Deleon II Further Expands Employers' Right to Charge Back Commission Advances
Deleon v. Verizon Wireless (Deleon II) is another pro-employer case that is in many ways a carbon copy of Steinhebel v. Los Angeles Times Communications, 126 Cal. App. 4th 696 (2005), one of my favorite cases (I argued it successfully in the Court of Appeal). The two cases address the lawfulness of agreements in which employers advance commissions to sales employees when a sale occurs, but the commission is subject to being "charged back" (recouped) if the customer cancels the sale within a certain period of time.
As explained below, Deleon II clarifies earlier precedent and effectively expands the universe of proper chargeback agreements.
The plaintiff worked as a salesman of wireless phone contracts. Under the compensation plan that he was trained on and required to accept as a condition of employment, he would receive an "advance" when he made a sale of a wireless contract, but if the customer canceled within a year, then the commission would be charged back, meaning that the next advance would be reduced by the amount of the charged back commission.
These facts are similar to the facts in Steinhebel, which involved a written and signed agreement where the salespeople were advanced a commission for selling a newspaper, subject to a similar chargeback if the customer canceled the subscription within 28 days. The only real differences between the cases are that the chargeback period in Deleon II is considerably longer, and Mr. Deleon did not sign his compensation agreement (although he indisputably was provided a copy and informed that it applies as a condition of employment).
Both DeLeon II and Steinhebel hold that an agreement that an employee will receive advances that are subject to chargeback if future conditions are not met is enforceable as written and does not violate Labor Code Sections 221-223, which are the sections of the Labor Code that render unlawful certain kickback schemes. In both cases, the key to having an advance vest as an irretrievable "commission" was that the customer not cancel the purchase on which the advance was paid for a certain period of time after the sale was closed.
The two cases have similar holdings, namely that (1) advances are not treated as vested wages; (2) it is permissible to reconcile an advance that is charged back by reducing future advances accordingly; (3) it doesn't matter that the employee who made the initial sale did nothing to put him/her "at fault" for the customer canceling the subscription; and (4) the mere fact that it could be characterized as holding employees accountable for "business losses" is insufficient to render the arrangement unconscionable.

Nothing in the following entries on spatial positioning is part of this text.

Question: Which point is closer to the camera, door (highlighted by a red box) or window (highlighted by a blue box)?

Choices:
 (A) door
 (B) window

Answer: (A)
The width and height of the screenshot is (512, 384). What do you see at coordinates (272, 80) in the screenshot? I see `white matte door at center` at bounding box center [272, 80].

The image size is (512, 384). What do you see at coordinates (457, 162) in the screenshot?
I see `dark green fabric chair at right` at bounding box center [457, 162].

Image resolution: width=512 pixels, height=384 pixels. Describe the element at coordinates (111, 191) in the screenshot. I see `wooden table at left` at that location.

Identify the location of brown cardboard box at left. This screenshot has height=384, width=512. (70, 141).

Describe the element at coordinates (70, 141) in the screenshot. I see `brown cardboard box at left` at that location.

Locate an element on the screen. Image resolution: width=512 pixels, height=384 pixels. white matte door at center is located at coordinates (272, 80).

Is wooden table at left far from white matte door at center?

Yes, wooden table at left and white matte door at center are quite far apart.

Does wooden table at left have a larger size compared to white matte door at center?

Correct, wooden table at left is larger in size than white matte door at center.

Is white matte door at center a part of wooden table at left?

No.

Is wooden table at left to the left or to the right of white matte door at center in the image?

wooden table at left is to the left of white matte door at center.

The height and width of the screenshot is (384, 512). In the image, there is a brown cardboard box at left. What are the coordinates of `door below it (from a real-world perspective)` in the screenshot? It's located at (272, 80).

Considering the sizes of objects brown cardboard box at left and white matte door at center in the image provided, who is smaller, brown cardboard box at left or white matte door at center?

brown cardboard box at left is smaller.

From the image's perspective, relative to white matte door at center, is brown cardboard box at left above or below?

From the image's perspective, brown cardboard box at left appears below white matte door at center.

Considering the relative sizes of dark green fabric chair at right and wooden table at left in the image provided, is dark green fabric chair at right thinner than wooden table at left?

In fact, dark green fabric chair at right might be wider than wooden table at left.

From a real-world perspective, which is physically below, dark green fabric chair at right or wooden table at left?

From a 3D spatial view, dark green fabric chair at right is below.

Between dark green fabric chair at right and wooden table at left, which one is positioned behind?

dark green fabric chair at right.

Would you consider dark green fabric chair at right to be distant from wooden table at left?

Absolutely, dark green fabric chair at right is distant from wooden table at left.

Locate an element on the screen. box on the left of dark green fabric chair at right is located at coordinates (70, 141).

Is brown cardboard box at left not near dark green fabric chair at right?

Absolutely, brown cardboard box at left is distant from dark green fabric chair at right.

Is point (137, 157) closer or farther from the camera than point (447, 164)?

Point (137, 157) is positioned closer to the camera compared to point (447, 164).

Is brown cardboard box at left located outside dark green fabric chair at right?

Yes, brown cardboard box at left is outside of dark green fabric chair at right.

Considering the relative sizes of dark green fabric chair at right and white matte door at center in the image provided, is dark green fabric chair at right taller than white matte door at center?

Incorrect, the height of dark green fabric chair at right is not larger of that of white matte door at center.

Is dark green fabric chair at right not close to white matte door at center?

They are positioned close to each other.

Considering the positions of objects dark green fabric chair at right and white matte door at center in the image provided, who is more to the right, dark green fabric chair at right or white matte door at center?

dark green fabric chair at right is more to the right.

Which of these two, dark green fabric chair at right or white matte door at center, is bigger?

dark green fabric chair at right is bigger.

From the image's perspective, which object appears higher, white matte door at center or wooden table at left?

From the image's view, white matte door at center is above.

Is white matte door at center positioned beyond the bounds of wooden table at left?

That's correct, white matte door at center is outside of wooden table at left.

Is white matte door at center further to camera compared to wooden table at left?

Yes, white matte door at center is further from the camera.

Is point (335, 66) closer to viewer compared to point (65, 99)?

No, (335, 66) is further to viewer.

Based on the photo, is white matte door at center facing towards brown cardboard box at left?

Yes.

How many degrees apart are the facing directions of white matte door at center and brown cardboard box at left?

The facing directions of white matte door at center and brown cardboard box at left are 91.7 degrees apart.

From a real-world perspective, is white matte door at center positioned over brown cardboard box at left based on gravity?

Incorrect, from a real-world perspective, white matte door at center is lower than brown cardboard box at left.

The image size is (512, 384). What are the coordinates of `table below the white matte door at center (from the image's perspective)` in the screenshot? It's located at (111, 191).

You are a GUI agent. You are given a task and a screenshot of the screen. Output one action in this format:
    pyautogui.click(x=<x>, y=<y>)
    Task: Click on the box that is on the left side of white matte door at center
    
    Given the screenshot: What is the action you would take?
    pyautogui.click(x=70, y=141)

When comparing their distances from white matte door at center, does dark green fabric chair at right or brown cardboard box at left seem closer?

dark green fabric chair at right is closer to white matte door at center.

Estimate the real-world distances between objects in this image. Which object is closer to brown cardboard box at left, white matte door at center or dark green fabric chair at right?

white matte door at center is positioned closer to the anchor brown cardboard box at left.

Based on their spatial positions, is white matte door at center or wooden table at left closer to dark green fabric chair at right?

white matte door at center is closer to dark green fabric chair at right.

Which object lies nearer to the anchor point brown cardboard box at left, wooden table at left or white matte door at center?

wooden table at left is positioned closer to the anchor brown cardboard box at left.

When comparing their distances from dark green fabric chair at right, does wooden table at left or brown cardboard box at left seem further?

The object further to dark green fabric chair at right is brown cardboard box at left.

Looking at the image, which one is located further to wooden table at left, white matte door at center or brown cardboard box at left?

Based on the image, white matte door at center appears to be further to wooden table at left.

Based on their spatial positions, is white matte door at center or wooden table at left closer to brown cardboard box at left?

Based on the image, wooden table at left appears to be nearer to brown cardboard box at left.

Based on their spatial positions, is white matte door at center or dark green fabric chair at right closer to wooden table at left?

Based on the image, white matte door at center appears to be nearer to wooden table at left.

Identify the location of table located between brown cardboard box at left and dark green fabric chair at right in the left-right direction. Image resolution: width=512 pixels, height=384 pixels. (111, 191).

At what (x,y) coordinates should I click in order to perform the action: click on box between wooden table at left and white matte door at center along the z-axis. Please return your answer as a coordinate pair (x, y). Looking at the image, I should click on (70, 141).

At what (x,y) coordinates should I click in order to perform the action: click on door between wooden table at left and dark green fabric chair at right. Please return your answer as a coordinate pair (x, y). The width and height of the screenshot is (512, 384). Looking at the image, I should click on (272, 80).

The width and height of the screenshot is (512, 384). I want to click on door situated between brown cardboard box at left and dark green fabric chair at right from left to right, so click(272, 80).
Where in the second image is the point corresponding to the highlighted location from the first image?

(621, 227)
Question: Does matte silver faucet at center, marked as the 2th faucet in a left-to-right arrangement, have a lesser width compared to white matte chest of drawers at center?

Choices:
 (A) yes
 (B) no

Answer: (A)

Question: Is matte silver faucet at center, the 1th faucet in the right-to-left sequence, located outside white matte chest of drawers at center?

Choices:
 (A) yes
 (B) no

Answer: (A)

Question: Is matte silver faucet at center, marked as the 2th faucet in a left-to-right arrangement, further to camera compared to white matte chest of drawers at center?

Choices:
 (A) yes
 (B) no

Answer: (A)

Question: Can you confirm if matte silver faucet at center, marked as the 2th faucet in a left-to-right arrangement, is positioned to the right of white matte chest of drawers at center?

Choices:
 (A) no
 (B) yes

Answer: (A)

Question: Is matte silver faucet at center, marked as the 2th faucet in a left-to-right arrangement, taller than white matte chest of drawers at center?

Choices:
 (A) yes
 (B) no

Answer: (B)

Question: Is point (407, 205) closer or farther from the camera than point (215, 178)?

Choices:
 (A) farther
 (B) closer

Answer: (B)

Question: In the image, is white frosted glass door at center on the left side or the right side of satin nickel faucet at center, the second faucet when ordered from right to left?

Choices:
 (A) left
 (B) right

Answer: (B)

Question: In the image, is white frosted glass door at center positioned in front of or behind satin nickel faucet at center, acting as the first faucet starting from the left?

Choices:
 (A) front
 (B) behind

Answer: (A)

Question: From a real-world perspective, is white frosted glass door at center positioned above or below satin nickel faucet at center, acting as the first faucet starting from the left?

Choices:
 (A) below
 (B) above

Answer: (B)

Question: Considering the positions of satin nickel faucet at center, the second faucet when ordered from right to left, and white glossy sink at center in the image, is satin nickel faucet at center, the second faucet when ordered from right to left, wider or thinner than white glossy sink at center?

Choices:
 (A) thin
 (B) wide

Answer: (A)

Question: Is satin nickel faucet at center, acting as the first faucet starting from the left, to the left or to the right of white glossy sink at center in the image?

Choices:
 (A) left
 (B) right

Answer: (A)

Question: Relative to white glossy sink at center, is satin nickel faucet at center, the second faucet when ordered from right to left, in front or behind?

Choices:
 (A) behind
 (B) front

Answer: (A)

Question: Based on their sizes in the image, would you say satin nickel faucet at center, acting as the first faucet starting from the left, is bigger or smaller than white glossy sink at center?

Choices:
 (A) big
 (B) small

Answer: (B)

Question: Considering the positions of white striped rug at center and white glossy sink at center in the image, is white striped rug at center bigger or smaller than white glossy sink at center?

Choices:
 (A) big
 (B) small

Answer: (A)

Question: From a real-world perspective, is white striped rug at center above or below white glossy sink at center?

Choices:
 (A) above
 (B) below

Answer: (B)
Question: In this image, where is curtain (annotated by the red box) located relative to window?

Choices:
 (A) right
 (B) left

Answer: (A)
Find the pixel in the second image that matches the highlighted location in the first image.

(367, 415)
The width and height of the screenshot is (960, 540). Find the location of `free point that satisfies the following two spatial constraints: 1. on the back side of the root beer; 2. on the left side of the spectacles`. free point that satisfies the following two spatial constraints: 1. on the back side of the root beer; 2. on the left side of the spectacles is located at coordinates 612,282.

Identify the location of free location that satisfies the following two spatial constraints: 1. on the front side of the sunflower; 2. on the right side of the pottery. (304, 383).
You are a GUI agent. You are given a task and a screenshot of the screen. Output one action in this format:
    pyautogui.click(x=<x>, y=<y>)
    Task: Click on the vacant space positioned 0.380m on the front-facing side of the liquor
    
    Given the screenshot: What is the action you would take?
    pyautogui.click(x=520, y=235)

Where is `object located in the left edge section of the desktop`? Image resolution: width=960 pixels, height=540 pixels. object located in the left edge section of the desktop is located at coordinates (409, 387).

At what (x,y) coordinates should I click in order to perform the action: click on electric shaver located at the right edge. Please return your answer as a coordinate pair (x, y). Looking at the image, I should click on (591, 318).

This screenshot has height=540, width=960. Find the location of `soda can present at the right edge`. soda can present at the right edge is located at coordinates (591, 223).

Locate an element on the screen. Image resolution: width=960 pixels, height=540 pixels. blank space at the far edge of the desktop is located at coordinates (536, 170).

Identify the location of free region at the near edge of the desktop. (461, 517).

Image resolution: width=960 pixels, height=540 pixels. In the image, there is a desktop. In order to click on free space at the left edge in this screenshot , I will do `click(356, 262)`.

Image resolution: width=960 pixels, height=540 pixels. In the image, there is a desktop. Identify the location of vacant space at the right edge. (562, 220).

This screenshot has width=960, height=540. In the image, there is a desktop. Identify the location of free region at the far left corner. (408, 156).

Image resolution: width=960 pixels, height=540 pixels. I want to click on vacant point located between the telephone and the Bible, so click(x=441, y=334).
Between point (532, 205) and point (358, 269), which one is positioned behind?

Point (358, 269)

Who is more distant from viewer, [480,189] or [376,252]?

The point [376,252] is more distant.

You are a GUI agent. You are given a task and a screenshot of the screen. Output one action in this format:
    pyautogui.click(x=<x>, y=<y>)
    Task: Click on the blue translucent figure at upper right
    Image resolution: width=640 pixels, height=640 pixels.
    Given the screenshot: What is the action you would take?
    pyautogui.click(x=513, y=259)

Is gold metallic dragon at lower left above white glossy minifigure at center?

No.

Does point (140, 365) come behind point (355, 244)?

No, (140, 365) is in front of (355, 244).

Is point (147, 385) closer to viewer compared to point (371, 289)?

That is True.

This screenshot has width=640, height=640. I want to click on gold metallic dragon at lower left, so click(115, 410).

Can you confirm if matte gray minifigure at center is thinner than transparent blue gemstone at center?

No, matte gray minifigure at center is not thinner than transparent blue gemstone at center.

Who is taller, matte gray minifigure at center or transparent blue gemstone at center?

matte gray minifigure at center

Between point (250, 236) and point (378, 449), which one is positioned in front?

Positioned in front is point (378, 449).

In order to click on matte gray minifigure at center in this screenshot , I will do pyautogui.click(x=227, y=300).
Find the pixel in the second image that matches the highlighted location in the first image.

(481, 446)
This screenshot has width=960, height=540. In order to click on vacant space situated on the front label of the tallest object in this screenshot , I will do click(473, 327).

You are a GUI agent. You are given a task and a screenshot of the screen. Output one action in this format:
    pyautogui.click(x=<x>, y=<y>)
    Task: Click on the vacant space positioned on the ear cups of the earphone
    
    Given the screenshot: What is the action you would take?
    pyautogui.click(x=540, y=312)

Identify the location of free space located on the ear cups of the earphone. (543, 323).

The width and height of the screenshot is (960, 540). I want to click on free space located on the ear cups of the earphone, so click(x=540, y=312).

Deleon II goes further than Steinhebel, however, and clarifies some points that Steinhebel arguably left open:
(1) The length of time that the subscription has to be held before the "advance" is vested does not have to be short, but even a one year period is fine. While the court left open the possibility that a length of time could be so long as to be unconscionable, it rejected that there was a "rule of reason" that the employer had to meet for this to be enforceable:
"[W]e decline Deleon‟s request to impose a reasonableness standard, or to thrust this court into the paternalistic role of intervening to change contractual terms that the parties have agreed to merely because the court believes the terms are unreasonable.‟
(2) Even where the employee does not sign the compensation plan, the chargebacks are still permissible so long as the employer gives notice that continuing employment is agreement to the compensation plan. While the employer cannot invoke Labor Code Section 224's savings clause without a signed writing, a general agreement that commissions will be advances subject to chargeback does not violate Section 221-223, so there is no need to invoke Labor Code Section 224 and no need for a signature. While a dispute of fact might exist without a signed, written agreement as to whether the parties agreed that commission payments were or were not advances, here the commission plan made it clear by its terms that the payments were advances:
"Here, Deleon received copies of the compensation plans, received training on how the chargeback provision operated, and received commission statements setting forth his commission advances and chargebacks. These undisputed facts objectively establish that Deleon understood that he would be compensated under the terms of the compensation plans."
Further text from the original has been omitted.